While pension plan administrators know about their plan members’ employment history and salaries, they may not expect to learn much about their personal lives, including how often they text their spouse or whether they have family dinners every night.
However, in most jurisdictions, the spouse of a defined benefit plan member is entitled to a joint and survivor pension unless they waive that right or they’re living separate and apart from the member on the pension commencement date.
Differences exist between provinces. In British Columbia, couples are still spouses for pension purposes if they’ve been living separate and apart for fewer than two years. But in Ontario, couples are no longer spouses for pension purposes once they begin living separate and apart. And in New Brunswick, all married spouses are entitled to survivor benefits, whether or not they’re living separate and apart. But no jurisdiction sets out what “living separate and apart” means.
It all comes down to the details of the member’s marriage. Earlier this year, in Carvalho v. Amorim, the Court of Appeal for Ontario set out six indicia, drawn from family law, for determining whether spouses are living separate and apart for pension purposes: physical separation, withdrawal from the matrimonial obligation with the intention of repudiating the marriage, absence of sexual relations, spousal communication, joint social activities and true intent. None of the factors are determinative.

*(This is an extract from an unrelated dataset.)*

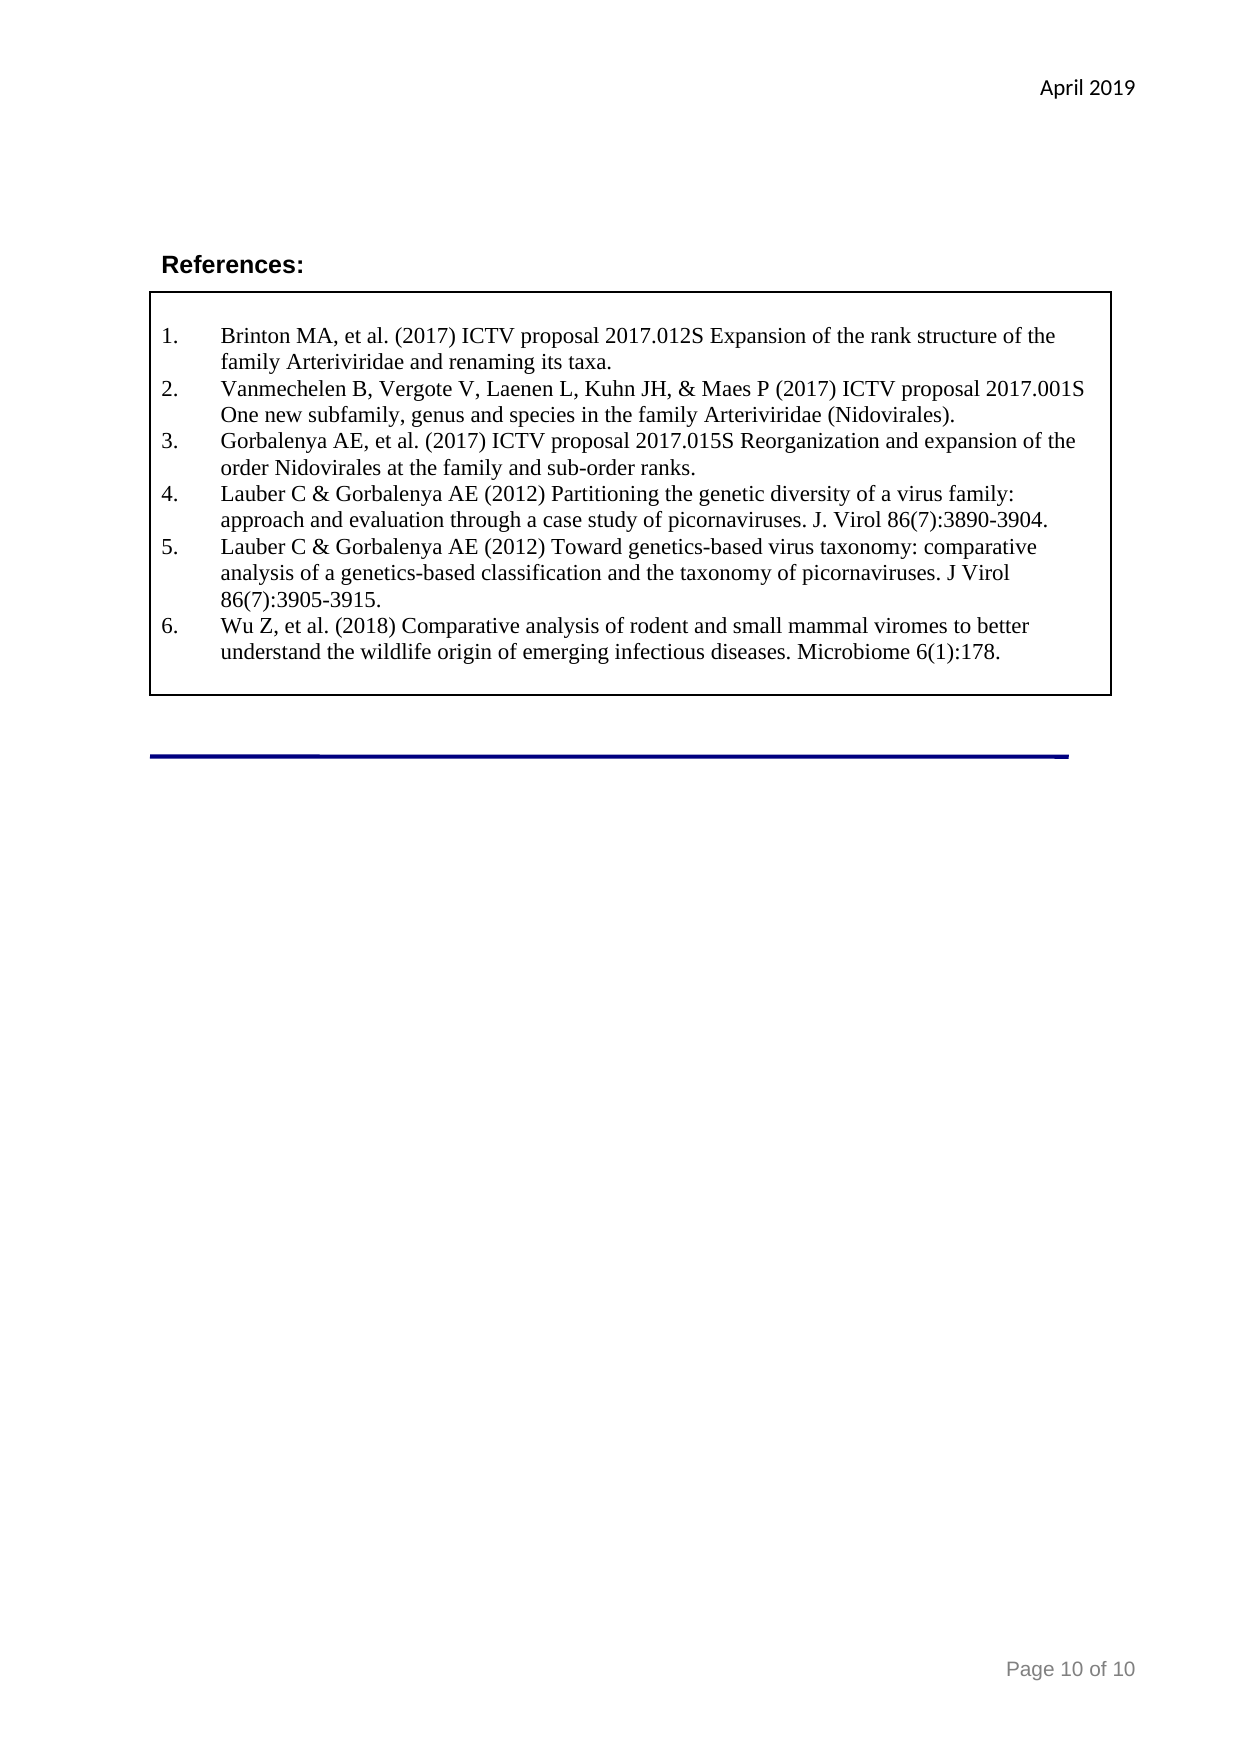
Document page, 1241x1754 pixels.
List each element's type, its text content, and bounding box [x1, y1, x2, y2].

In some pension plans, single members can select higher monthly payments in exchange for a reduced guarantee period. That option isn’t available to married members whose spouses haven’t waived their right to a survivor pension. So some married members in rocky relationships may falsely declare they’re living separate and apart and therefore receive larger pension benefits at the expense of their spouse’s survivor rights.
Other plan members may not understand the legal meaning of the phrase and believe they’re living separate and apart from their spouse because they live in separate homes. But all marriages are different and spouses may live at two addresses for all sorts of reasons, such as employment opportunities, medical issues and complex blended family dynamics. Courts have recognized couples living in two households can still be in committed marriages, with the member’s spouse remaining entitled to survivor benefits.
Plan administrators don’t need to do a deep dive on the state of every retiring member’s marriage. For instance, according to Ontario’s Pension Benefits Act, an administrator is discharged on paying a pension benefit in accordance with either the information provided by the member or with the latest information on record “in the absence of actual notice to the contrary.”
That is, administrators can rely on the member’s statement of whether they’re living separate and apart from their spouse unless and until the spouse tells them otherwise. Should that happen, the administrator must investigate.
In Chisholm v. FSRA (CEO), a plan member informed the administrator that he was single, even though he was married and living in the same home as his wife. He later asserted he and his wife were living separate and apart. His wife disputed that assessment and complained to the administrator, who gave the parties three options: complete a joint affidavit that stated they were living separate and apart on the date the member retired; complete a joint affidavit that they weren’t living separate and apart on that date; or seek a court order determining spousal status as of that date. The administrator also stated if they didn’t take any steps, it would administer the pension on the basis that the member was single.
The Financial Services Tribunal of Ontario found this approach was wrong. It held that if a pension plan member and their married spouse are living together at the time the first payment is due, a prima facie case is established that they aren’t living separate and apart. The burden of proof is on the party who claims otherwise. A spouse’s right to survivor benefits can only be extinguished with “clear, cogent and compelling evidence” — a member’s bald statement that they’re single is insufficient. The tribunal determined the administrator should have defaulted to protecting the spouse’s rights and paid a joint and survivor pension.
If a plan member claims they’re single but their spouse asserts otherwise, the administrator should first consider seeking further information, whether through a joint affidavit, a court order or evidence of the nature of the marriage. And if the parties don’t provide any evidence, administrators may need to default to protecting the spouse’s statutory right to survivor benefits.